Data entries:
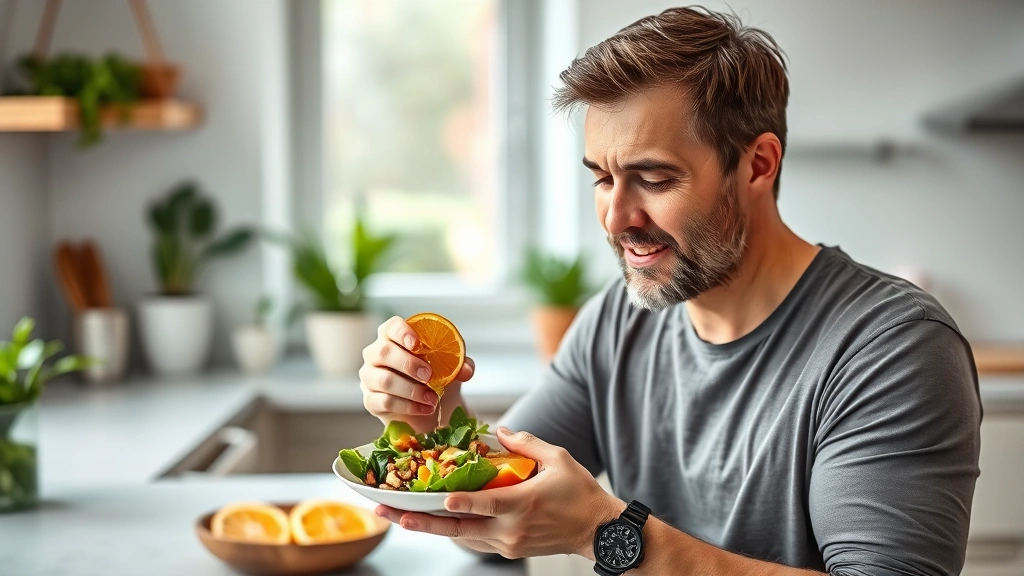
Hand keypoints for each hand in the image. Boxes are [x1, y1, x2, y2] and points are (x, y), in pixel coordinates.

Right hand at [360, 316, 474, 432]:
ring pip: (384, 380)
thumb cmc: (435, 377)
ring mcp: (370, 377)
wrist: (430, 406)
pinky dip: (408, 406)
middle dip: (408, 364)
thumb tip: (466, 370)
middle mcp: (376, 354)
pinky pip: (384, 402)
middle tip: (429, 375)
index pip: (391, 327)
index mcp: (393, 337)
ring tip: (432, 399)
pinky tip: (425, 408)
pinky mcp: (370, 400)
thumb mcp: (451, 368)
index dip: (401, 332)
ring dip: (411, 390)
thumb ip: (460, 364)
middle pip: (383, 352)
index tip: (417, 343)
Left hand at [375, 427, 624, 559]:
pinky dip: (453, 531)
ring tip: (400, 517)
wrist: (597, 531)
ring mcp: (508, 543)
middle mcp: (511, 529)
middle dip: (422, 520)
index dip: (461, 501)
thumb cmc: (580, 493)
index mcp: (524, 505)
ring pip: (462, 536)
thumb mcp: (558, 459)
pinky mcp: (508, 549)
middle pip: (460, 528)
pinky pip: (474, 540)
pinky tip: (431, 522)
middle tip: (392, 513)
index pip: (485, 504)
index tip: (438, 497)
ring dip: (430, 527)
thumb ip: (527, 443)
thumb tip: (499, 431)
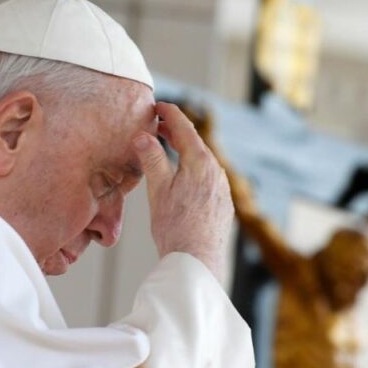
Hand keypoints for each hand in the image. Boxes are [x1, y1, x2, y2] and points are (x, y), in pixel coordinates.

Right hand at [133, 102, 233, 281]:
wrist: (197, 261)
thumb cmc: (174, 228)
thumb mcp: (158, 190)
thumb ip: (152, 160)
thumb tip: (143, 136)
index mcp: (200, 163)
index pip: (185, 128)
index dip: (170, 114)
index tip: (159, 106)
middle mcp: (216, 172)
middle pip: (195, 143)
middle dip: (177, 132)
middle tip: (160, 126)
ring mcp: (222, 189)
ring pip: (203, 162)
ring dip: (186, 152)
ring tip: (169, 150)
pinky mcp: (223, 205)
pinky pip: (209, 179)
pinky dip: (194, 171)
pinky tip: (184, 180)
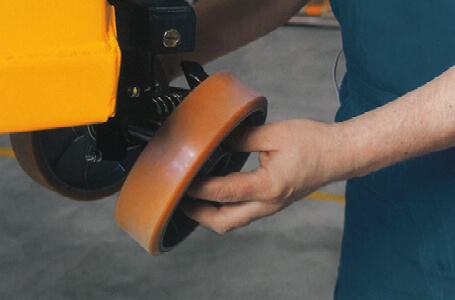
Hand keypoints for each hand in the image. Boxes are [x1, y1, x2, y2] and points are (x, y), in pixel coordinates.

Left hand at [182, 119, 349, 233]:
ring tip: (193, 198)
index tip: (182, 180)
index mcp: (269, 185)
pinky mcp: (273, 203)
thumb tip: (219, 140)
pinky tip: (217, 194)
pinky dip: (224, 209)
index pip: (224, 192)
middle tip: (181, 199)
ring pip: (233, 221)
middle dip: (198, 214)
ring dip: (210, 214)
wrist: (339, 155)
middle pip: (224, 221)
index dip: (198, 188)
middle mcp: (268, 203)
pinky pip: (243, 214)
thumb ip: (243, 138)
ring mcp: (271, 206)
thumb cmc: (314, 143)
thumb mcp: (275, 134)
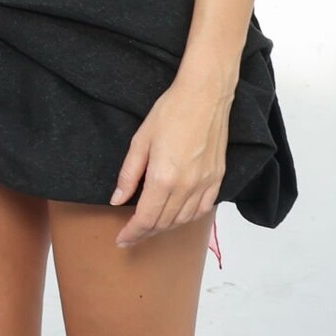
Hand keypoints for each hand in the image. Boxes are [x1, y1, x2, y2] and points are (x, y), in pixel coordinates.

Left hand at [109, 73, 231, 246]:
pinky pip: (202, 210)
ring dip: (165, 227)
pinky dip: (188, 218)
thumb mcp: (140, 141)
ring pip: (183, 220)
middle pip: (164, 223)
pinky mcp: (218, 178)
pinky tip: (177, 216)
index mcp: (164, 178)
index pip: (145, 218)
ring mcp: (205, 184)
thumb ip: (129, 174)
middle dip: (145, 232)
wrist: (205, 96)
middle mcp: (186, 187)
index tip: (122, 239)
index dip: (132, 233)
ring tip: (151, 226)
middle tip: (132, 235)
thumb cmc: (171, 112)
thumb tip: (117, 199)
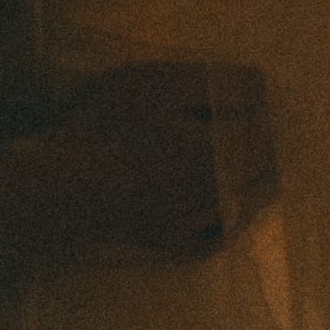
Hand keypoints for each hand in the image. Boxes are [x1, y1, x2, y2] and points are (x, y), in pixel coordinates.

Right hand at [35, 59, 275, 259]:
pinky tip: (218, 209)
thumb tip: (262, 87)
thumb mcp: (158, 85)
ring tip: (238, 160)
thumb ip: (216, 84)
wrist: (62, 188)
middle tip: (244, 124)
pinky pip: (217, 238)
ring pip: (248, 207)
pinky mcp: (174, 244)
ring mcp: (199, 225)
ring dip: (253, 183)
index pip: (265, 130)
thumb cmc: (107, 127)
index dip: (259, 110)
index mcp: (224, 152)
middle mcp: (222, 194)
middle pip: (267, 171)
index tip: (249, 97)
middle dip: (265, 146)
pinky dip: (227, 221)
* * *
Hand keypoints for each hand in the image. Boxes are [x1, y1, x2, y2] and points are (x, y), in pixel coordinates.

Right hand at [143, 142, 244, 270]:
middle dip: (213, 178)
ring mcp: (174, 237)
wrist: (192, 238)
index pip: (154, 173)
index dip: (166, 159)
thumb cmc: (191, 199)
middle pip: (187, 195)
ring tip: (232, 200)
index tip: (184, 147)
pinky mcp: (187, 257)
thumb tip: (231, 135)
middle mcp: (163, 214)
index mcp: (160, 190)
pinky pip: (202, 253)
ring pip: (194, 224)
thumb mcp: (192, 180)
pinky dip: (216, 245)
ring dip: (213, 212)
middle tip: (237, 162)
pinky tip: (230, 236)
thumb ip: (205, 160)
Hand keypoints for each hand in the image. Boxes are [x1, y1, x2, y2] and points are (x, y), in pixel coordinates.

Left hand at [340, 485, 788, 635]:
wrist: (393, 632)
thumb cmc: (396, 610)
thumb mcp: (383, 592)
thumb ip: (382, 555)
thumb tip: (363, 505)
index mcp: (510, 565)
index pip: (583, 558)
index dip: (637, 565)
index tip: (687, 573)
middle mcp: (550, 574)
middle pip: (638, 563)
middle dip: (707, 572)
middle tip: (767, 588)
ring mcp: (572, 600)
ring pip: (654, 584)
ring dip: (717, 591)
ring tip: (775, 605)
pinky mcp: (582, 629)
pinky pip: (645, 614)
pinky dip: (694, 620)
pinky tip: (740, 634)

**The problem:**
Please return only the lines above, starting at the line that has "thumb mcp: (192, 180)" and ending at the line that has "thumb tip: (363, 505)", keeping both and leaving each one unchanged.

**Result of this task:**
thumb mcp: (192, 180)
pinky dip: (216, 245)
ring dip: (213, 212)
middle tip: (237, 162)
pinky tip: (230, 236)
thumb ip: (205, 160)
Hand keypoints for each hand in the image. Boxes are [x1, y1, x2, y2] and points are (x, y), in pixel coordinates.

Left hand at [340, 485, 788, 635]:
wrist: (393, 632)
thumb cmc: (396, 610)
thumb mcp: (383, 592)
thumb ip: (382, 555)
thumb tip: (363, 505)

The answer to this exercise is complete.